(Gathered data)

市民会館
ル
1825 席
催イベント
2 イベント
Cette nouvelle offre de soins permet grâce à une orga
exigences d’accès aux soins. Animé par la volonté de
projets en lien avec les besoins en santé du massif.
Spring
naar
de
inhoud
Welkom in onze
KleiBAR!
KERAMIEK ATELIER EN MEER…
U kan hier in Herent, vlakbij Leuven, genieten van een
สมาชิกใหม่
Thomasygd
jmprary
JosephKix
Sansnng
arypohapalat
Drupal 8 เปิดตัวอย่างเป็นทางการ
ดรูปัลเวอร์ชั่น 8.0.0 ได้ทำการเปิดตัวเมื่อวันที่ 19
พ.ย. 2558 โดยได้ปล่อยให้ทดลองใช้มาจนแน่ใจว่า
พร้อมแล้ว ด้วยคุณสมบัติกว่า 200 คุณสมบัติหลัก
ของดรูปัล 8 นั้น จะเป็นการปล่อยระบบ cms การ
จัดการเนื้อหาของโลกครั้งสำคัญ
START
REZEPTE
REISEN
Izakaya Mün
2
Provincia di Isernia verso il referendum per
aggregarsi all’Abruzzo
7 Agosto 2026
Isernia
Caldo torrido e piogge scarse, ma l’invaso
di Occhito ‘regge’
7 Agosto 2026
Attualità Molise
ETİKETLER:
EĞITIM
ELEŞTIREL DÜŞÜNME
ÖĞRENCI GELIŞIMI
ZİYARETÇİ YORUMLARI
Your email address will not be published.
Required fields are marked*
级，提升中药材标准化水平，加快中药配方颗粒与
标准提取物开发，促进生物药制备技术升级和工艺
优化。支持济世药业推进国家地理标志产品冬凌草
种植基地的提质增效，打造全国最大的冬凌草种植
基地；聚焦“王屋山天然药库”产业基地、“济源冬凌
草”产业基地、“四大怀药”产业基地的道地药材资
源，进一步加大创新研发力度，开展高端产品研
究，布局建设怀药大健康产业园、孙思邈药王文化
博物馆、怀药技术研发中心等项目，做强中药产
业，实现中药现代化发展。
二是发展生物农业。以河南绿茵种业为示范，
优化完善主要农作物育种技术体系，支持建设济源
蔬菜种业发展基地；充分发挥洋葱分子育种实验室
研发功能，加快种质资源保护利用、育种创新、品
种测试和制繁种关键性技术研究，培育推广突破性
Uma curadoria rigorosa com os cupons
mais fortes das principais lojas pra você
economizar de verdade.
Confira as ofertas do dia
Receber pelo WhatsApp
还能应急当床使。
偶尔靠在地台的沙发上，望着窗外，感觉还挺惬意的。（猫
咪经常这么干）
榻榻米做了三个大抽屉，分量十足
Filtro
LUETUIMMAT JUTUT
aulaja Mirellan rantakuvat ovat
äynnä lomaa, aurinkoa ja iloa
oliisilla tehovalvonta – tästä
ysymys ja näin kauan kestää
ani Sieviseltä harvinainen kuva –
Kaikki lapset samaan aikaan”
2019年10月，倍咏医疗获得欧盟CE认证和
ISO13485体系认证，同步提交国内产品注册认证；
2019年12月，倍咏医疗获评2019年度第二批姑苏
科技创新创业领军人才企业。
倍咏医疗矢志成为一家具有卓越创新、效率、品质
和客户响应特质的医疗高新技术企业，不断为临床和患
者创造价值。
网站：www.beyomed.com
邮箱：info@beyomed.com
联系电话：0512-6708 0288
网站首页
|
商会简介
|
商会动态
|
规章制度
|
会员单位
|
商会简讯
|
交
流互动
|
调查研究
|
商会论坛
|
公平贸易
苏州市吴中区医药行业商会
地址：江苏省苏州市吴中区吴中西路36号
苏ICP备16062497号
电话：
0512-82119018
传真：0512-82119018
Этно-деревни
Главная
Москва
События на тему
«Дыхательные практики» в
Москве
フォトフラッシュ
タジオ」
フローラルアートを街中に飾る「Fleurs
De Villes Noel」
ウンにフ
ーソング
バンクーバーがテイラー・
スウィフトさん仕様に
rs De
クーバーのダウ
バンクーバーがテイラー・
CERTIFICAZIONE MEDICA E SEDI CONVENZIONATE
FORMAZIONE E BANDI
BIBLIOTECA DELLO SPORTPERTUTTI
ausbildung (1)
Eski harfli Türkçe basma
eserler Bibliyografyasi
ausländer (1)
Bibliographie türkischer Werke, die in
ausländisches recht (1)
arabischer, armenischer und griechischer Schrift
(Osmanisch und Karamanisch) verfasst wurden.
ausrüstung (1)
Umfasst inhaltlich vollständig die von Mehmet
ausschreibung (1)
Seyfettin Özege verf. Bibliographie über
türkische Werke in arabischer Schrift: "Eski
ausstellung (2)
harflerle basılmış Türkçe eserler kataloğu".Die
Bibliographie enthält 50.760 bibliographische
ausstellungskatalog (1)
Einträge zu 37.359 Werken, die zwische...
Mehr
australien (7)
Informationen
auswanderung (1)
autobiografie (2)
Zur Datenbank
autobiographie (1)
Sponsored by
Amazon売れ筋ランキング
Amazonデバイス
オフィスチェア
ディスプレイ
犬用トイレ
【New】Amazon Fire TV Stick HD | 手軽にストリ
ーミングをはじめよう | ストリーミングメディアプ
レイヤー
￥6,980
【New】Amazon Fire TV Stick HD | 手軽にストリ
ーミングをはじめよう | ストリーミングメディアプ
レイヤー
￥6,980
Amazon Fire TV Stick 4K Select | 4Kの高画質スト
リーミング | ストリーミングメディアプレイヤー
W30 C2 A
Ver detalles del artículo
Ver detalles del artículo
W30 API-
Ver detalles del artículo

[Your assignment] Show in full every line of the items above that contains the word "Türkçe".

[Output of the exercise]
Eski harfli Türkçe basma
harflerle basılmış Türkçe eserler kataloğu".Die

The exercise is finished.